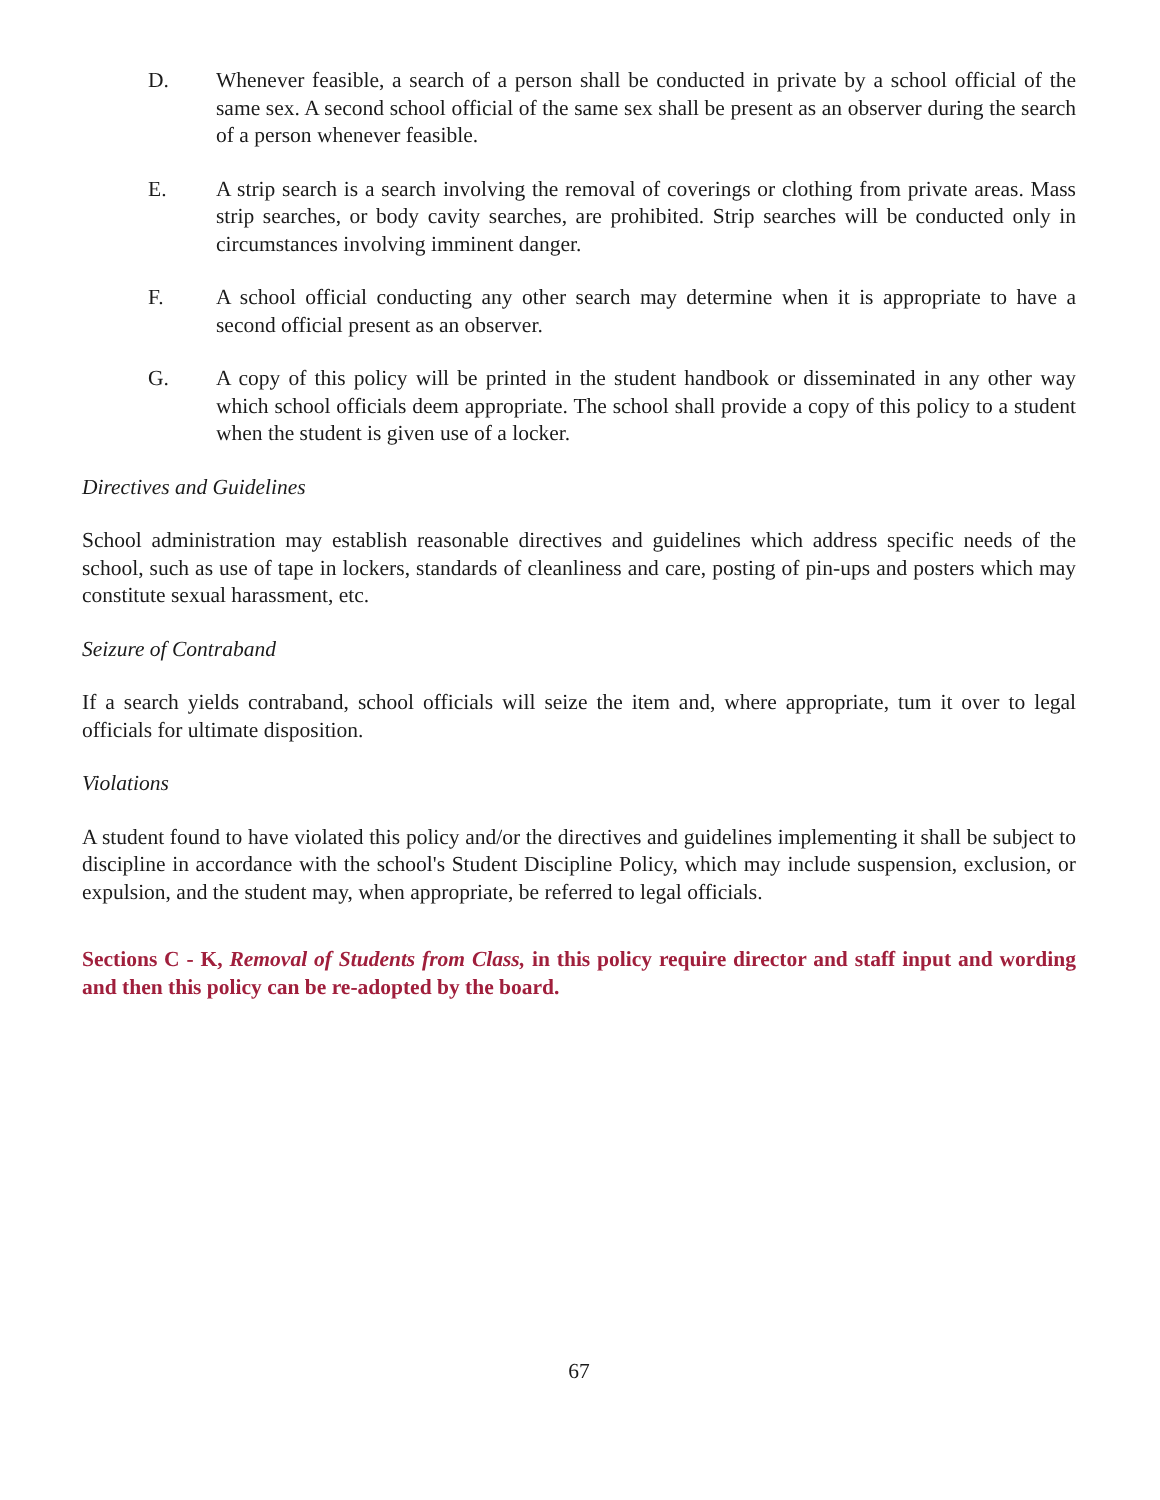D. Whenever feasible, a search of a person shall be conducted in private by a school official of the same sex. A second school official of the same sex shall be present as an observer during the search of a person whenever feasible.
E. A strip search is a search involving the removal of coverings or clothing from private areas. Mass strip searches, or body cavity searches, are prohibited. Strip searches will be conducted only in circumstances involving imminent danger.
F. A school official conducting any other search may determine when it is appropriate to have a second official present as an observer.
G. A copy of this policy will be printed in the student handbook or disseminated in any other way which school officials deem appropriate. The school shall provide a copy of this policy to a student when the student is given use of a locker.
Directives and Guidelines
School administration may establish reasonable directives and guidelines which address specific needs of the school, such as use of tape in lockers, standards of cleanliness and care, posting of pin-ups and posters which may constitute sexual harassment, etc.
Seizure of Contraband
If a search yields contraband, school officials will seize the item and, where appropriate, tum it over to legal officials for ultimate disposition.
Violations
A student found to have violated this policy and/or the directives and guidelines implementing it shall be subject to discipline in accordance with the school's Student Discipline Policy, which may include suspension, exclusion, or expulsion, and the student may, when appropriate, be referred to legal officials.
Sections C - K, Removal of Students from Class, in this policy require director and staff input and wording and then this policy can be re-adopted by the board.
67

---------------

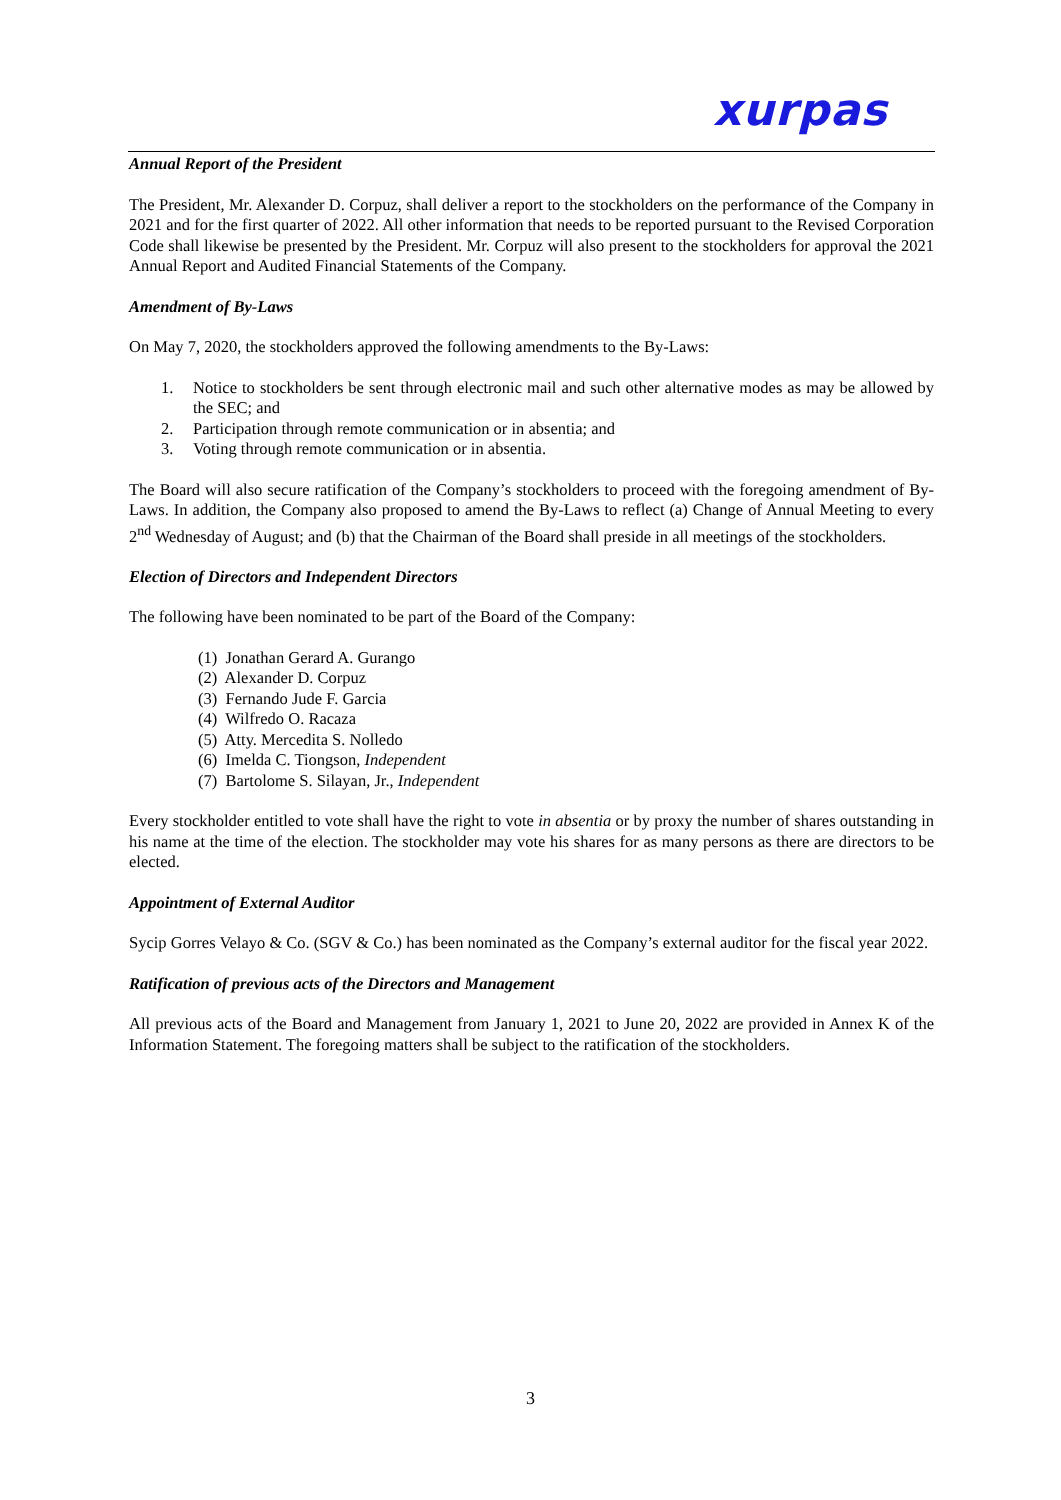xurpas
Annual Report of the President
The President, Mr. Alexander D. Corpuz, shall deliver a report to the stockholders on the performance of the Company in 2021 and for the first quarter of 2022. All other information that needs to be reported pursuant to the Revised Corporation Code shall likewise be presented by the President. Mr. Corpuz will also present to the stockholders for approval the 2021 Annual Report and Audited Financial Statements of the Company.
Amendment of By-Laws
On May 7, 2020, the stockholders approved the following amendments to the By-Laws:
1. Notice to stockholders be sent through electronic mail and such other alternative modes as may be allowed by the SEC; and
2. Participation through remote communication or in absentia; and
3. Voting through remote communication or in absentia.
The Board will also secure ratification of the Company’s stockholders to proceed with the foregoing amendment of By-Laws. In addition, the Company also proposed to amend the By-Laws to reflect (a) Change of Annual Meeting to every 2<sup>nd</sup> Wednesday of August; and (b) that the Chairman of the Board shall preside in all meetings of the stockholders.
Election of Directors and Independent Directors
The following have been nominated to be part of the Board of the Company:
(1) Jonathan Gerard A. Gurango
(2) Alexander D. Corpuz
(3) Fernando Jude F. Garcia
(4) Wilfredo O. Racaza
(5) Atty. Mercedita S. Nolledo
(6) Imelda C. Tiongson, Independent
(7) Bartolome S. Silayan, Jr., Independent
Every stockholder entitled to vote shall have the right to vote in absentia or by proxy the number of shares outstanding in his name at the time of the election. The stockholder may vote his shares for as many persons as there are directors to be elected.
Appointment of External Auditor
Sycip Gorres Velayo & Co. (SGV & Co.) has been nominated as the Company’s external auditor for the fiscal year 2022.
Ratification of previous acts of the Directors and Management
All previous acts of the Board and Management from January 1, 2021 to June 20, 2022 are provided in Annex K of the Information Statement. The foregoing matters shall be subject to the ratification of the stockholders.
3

---------------

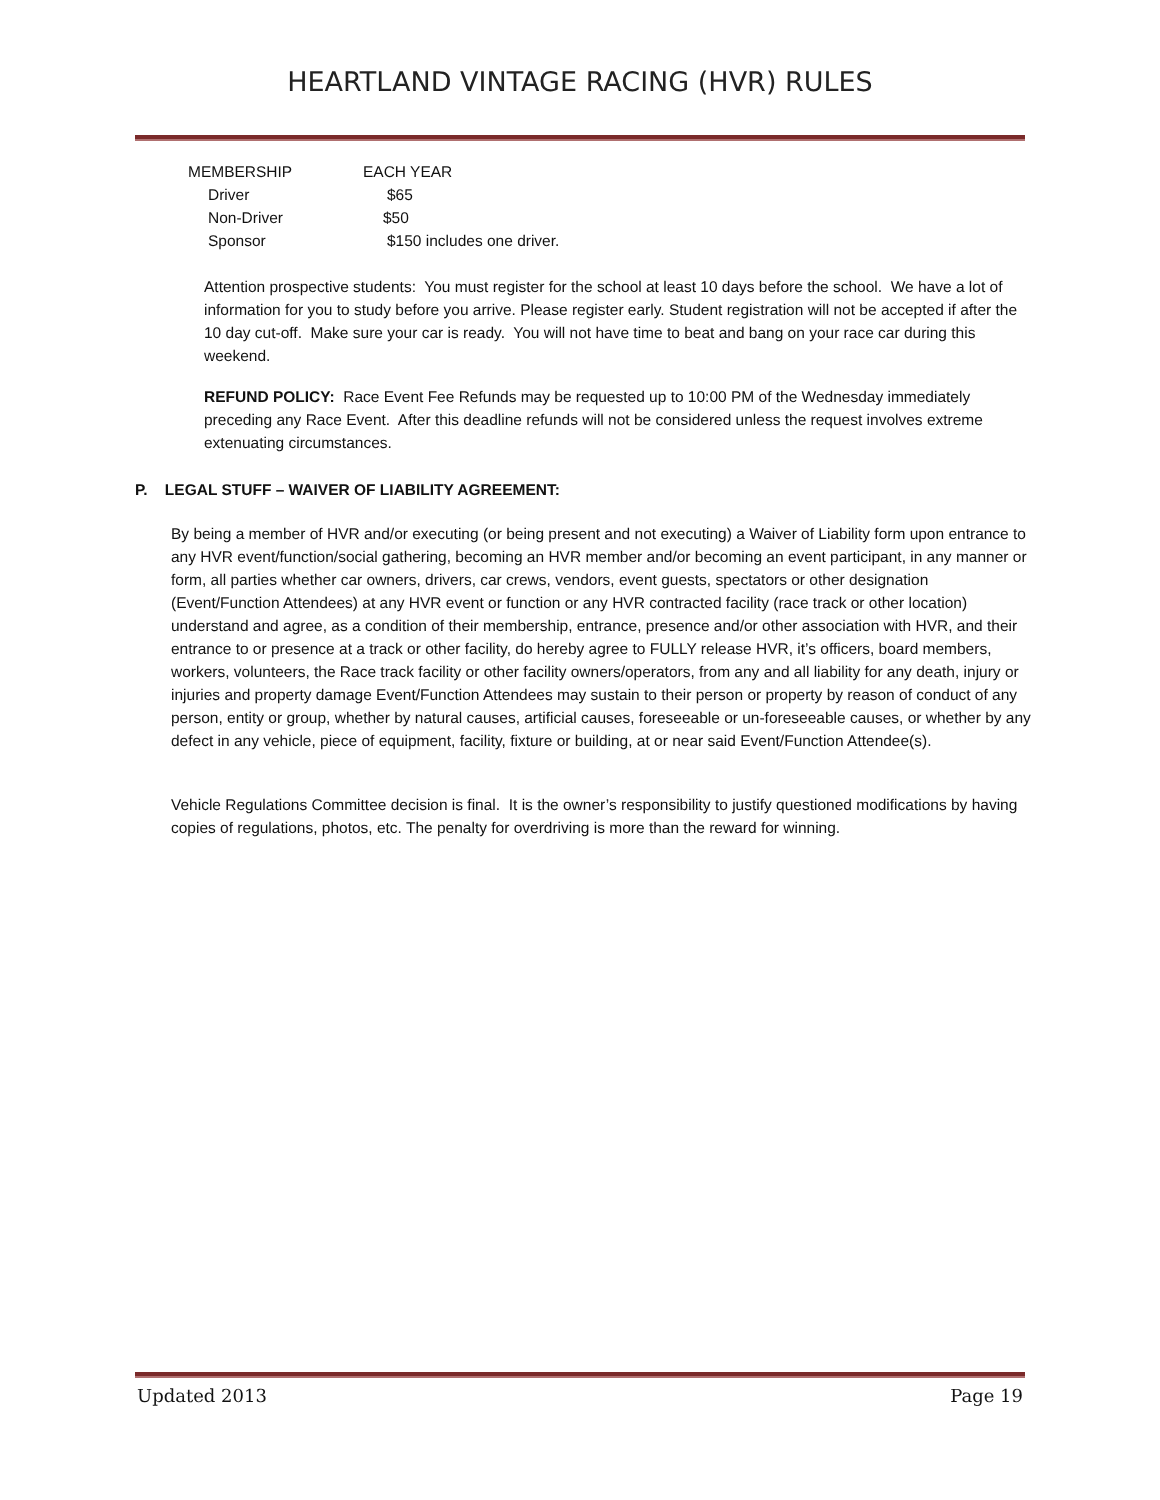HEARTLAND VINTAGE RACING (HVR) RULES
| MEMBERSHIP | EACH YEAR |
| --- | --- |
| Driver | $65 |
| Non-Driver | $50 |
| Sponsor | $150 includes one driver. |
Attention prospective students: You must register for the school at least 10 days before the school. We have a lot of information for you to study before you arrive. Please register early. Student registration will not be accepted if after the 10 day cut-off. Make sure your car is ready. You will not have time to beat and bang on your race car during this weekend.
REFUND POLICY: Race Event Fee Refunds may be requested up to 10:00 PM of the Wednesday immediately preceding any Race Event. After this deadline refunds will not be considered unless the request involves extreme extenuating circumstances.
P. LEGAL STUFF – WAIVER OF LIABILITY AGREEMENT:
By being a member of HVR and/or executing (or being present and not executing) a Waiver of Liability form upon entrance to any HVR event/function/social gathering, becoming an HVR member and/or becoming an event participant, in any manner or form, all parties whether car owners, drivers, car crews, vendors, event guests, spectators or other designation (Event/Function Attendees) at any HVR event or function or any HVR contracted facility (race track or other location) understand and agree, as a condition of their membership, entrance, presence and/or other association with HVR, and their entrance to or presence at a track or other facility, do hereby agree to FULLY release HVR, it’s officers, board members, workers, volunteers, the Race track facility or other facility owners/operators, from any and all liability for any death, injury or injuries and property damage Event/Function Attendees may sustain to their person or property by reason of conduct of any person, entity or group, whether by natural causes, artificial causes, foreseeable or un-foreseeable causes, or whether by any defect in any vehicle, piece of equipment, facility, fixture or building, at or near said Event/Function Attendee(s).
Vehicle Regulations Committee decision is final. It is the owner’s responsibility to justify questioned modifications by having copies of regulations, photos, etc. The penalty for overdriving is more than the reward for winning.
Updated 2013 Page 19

---------------

Output exactly the lines of the listing above that start with the one holding "D. Whenever feasible, a" and go on through the one holding "F. A school"; leave the pictures out.

D. Whenever feasible, a search of a person shall be conducted in private by a school official of the same sex. A second school official of the same sex shall be present as an observer during the search of a person whenever feasible.
E. A strip search is a search involving the removal of coverings or clothing from private areas. Mass strip searches, or body cavity searches, are prohibited. Strip searches will be conducted only in circumstances involving imminent danger.
F. A school official conducting any other search may determine when it is appropriate to have a second official present as an observer.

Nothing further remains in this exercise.